Hey there, Geoff! Why the long face? Did you get the 5th pick in the 2010 NBA draft, even though you had the 3rd best shot at getting the first pick overall? I see. Bummer. Well, you’re within your rights to be disappointed with the outcome of the NBA draft lottery, but you better not succumb to the pits of despair – after all, you know better than anyone that bad lottery luck can still translate into new franchise cornerstones.
Then again, not every draft works out as well as 2009 did for your Kings. And though the past season was encouraging from a “We finally have some young pieces to build around! We’re going somewhere!” standpoint, you still have a lot of work to do. Getting Samuel Dalembert from the Philadelphia 76ers was a good start – there’s that defensive big man you’ve been craving – but you still lack an elite wing player, have a logjam at small forward, and in general, don’t have the talent needed to compete at a high NBA level. All that work and more can be done on draft night, that rare blend of luck, gut feelings, and the ability to juggle multiple scenarios for your benefit.
What scenarios? Well, I’m glad you’ve asked. Conveniently laid out before you are the many, many ways you could go on draft night, ranging from “franchise altering” to “coaching Florida International”.
The Conventional Way
This is the conservative, yet usually common approach. You use your draft pick on the best player available, then use your cap space to bring in free agents. However, even here, there are many ways to go.

(Given data)
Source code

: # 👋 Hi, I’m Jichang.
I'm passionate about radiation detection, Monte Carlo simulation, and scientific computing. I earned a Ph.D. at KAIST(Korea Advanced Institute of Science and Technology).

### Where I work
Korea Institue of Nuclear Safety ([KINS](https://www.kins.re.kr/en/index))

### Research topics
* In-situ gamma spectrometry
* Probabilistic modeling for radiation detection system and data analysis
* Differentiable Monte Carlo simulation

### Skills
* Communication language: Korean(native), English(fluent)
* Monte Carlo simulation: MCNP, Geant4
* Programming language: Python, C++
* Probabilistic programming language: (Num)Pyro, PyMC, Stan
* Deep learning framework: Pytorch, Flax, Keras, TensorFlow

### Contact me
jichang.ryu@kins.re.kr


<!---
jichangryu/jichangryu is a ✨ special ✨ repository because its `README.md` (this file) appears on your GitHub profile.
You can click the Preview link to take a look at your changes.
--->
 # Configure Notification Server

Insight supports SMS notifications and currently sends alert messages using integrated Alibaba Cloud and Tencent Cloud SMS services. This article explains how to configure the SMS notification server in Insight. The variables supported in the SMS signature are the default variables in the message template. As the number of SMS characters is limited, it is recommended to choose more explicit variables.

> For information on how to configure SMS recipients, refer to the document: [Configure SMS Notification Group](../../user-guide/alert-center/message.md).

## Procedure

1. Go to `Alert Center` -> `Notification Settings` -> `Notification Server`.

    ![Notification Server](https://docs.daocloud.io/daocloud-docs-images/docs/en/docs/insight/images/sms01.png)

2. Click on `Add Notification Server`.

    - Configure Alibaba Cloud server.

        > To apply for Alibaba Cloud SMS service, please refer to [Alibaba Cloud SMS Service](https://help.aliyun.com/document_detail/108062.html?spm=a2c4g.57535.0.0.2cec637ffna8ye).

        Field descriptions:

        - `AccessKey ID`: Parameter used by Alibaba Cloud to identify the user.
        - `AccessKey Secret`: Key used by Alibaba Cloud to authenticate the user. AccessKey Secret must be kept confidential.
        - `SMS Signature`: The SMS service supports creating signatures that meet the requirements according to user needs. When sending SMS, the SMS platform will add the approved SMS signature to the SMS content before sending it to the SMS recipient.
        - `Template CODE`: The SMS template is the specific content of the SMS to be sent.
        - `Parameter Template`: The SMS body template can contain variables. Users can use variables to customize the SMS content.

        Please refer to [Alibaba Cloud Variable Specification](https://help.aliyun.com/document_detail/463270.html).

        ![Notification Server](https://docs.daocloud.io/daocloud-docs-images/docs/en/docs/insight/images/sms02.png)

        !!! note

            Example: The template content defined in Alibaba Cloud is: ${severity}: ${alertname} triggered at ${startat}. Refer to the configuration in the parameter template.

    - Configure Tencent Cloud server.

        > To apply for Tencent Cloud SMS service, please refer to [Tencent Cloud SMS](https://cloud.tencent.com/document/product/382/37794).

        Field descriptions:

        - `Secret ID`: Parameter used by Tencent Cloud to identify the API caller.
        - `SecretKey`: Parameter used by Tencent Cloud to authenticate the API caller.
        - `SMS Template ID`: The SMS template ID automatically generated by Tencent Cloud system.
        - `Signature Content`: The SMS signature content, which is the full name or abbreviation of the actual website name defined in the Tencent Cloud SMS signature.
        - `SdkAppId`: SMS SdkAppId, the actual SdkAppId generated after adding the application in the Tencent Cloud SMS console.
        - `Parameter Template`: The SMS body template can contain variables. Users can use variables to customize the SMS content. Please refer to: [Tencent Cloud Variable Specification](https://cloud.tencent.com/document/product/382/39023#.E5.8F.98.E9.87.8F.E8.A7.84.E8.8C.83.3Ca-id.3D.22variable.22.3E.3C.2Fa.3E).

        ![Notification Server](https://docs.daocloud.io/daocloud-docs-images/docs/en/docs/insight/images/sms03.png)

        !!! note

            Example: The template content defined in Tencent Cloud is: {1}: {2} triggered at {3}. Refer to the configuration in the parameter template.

...

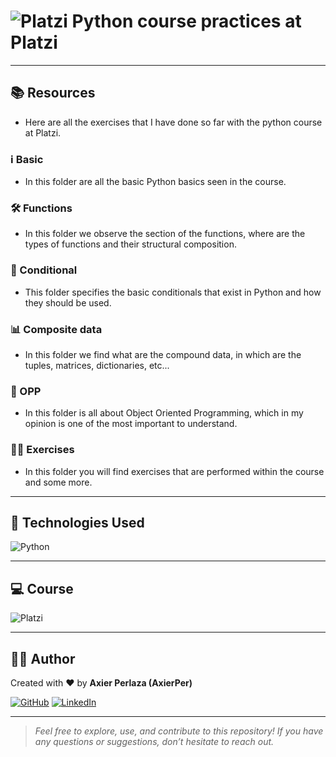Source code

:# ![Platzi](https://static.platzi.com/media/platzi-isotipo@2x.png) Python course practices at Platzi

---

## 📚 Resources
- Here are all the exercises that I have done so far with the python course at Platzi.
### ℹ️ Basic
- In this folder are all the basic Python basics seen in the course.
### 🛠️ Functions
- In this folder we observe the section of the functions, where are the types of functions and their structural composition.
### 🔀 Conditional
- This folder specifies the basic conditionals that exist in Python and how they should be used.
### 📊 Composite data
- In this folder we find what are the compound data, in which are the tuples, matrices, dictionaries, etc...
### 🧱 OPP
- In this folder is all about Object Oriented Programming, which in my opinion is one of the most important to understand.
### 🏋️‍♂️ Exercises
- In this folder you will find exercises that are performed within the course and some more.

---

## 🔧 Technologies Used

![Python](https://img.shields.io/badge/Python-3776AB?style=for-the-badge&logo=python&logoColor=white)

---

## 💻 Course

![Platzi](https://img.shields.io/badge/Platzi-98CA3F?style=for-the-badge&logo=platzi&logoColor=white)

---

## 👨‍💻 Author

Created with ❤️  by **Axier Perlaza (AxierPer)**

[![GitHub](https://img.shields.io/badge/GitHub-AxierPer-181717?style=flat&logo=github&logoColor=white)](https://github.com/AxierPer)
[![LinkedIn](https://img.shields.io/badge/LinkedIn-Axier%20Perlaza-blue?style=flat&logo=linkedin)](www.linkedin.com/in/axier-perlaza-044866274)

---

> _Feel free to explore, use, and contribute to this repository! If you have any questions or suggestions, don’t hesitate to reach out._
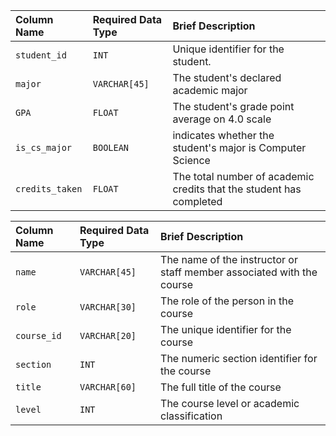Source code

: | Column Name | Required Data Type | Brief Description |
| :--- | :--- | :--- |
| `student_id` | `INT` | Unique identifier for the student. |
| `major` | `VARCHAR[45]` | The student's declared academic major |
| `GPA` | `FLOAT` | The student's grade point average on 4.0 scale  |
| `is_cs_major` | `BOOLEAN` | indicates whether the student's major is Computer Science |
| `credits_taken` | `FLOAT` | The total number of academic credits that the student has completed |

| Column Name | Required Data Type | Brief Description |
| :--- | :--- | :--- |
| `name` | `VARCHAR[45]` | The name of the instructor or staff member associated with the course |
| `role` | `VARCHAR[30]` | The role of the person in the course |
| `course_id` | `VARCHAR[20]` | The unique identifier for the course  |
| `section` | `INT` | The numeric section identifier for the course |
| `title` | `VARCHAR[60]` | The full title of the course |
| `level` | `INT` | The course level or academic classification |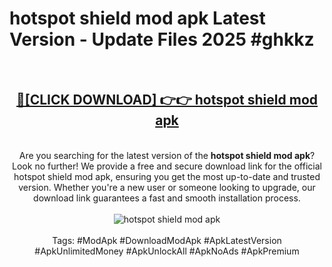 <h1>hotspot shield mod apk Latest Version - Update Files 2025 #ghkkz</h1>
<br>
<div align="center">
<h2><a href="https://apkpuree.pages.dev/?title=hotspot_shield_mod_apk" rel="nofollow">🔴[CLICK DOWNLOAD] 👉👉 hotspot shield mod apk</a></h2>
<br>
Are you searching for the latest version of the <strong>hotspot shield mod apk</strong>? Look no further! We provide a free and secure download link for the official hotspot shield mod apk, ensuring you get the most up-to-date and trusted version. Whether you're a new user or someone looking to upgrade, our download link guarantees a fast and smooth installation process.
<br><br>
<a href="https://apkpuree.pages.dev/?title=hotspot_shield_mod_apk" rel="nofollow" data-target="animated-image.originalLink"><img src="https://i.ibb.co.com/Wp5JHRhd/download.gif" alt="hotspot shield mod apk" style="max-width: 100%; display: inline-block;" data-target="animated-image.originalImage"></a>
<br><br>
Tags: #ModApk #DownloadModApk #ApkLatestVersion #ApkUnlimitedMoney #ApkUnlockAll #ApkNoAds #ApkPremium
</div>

(Brief 1) According to the NBA draft piece, which player did the Kings acquire from the Philadelphia 76ers?
(Brief 2) Carry on the NBA draft piece from where it stops.

(Output 1) Samuel Dalembert.

(Output 2)
As far as the draft goes, sticking to this philosophy should be fairly simple. The 2010 draft has a funny build – it has a consensus top pick (John Wall), an almost consensus #2 and #3 (Evan Turner, then Derrick Favors), and two more guys who round up a pretty consensus top 5 (DeMarcus Cousins and Wesley Johnson). Since, whadaya know, the Kings have the 5th pick, the thinking here is to allow teams 1 through 4 to deal with the headache of having to actually choose who they take, and then snatch the remaining guy. As of today, it seems that guy would be either Cousins, who fills in a nice frontcourt rotation with the newly acquired Dalembert, Carl Landry and Jason Thompson, or Johnson, who will probably share the swingman positions with Donte Greene/Omri Casspi.
You are then left with ample cap space to use during free agency. Assuming no top free agent feels like tagging along to the Sacramento rebuilding project, the conventional route says to nab some cheap, young, and talented free agents, who could grow with the teams existing core.
Interestingly, the best fits at shooting guard – Sacramento’s most burning need after bringing in Dalembert – are all restricted free agents: Golden State’s Anthony Morrow, a knock down shooter that would thrive next to Tyreke’s drive and kick game; J.J. Reddick, who possesses a similarly deadly stroke to go with the much improved play making and defensive abilities he displayed for Orlando these playoffs; and Ronnie Brewer, who has shown glimpses of becoming a defensive stopper/offensive slasher for the Utah Jazz before slipping this year, ultimately being traded to the Memphis Grizzlies and injuring his knee one game in; Chris Douglas-Roberts showed a knack for scoring from the wing, but has fallen out of favor in New Jersey and may not get his option picked up; and maybe even Wes Matthews will be available after a very good rookie season for Utah, though he probably wants to stay in Salt Lake City.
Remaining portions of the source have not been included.